§ **WHAT IS NEEDED**: Go through the data below and copy each line that includes "will".

[Extracted page text data]
____

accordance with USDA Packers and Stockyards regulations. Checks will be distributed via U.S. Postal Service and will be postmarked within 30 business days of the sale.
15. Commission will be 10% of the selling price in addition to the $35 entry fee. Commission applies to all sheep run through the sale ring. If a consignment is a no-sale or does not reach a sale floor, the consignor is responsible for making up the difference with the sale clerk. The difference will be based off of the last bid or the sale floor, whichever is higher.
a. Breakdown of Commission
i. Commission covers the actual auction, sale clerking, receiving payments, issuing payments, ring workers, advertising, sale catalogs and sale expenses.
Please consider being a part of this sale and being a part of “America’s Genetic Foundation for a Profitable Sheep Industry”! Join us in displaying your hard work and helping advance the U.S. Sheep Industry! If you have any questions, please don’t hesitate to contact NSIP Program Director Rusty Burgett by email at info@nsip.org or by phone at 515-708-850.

____

§ **YOUR SOLUTION**:
accordance with USDA Packers and Stockyards regulations. Checks will be distributed via U.S. Postal Service and will be postmarked within 30 business days of the sale.
15. Commission will be 10% of the selling price in addition to the $35 entry fee. Commission applies to all sheep run through the sale ring. If a consignment is a no-sale or does not reach a sale floor, the consignor is responsible for making up the difference with the sale clerk. The difference will be based off of the last bid or the sale floor, whichever is higher.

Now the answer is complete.